The European Central Bank kept the interest rate at a record low yesterday, and did not change the plan for emergency monetary stimulus, despite indications of economic recovery after the pandemic and the recent rise in the inflation rate.
The bank launched the program in March 2020 when the pandemic hit the 19 eurozone countries, and the program was aimed at strengthening the eurozone economy to face one of the worst crises in a generation and to deal with the threat of declining inflation.
The program will continue until next March, or “until the bank decides that the phase of the Corona virus crisis is over,” according to “Al Almanya.”
The program was strengthened and extended during the past 12 months, in light of the bank’s attempt to reduce the economic repercussions of the Corona virus crisis.
However, the new economic growth and inflation expectations, which Lagarde revealed during yesterday’s press conference, confirmed that the eurozone economy will move forward this year, in light of high inflation rates and a decrease in new cases of Corona virus.
In a statement yesterday, the bank indicated that it will not rush to adjust lending costs. The refinancing rate has remained at zero since March 2016, and the bank has also kept the deposit rate unchanged at negative 0.5 percent, and the marginal lending rate at 0.25 percent.
In turn, European Central Bank President Christine Lagarde confirmed that no immediate steps were taken to start ending the 1.85 trillion euro ($2.25 trillion) monetary aid plan.

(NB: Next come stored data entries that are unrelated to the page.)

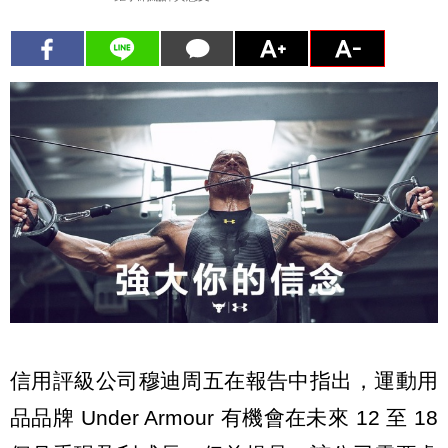
信用評級公司穆迪周五在報告中指出，運動用
品品牌 Under Armour 有機會在未來 12 至 18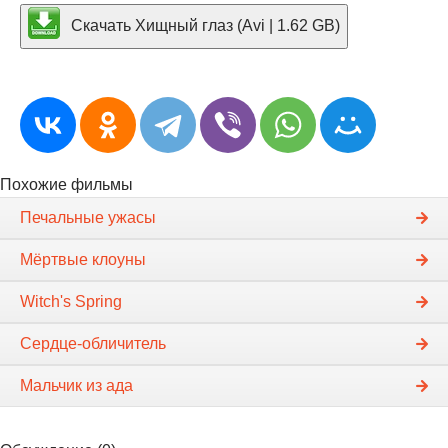
Скачать Хищный глаз (Avi | 1.62 GB)
Похожие фильмы
Печальные ужасы
Мёртвые клоуны
Witch's Spring
Сердце-обличитель
Мальчик из ада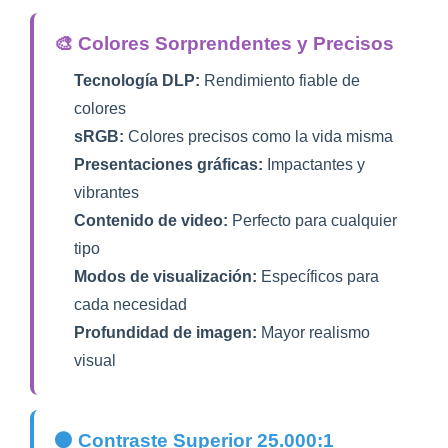
🎨 Colores Sorprendentes y Precisos
Tecnología DLP:
Rendimiento fiable de
colores
sRGB:
Colores precisos como la vida misma
Presentaciones gráficas:
Impactantes y
vibrantes
Contenido de video:
Perfecto para cualquier
tipo
Modos de visualización:
Específicos para
cada necesidad
Profundidad de imagen:
Mayor realismo
visual
⚫ Contraste Superior 25.000:1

And she said that doing so “would be premature, as the governing council of the European Central Bank did not discuss the emergency bond purchase program to confront the Corona pandemic,” according to “The German.” “It’s too early and too early,” she added.
Instead, she noted, the Frankfurt-based bank will continue to purchase under the program over the next quarter “at a significantly higher pace than during the first months of the year”. “We are still very far from our target for the inflation rate, which is around 2 percent,” she said.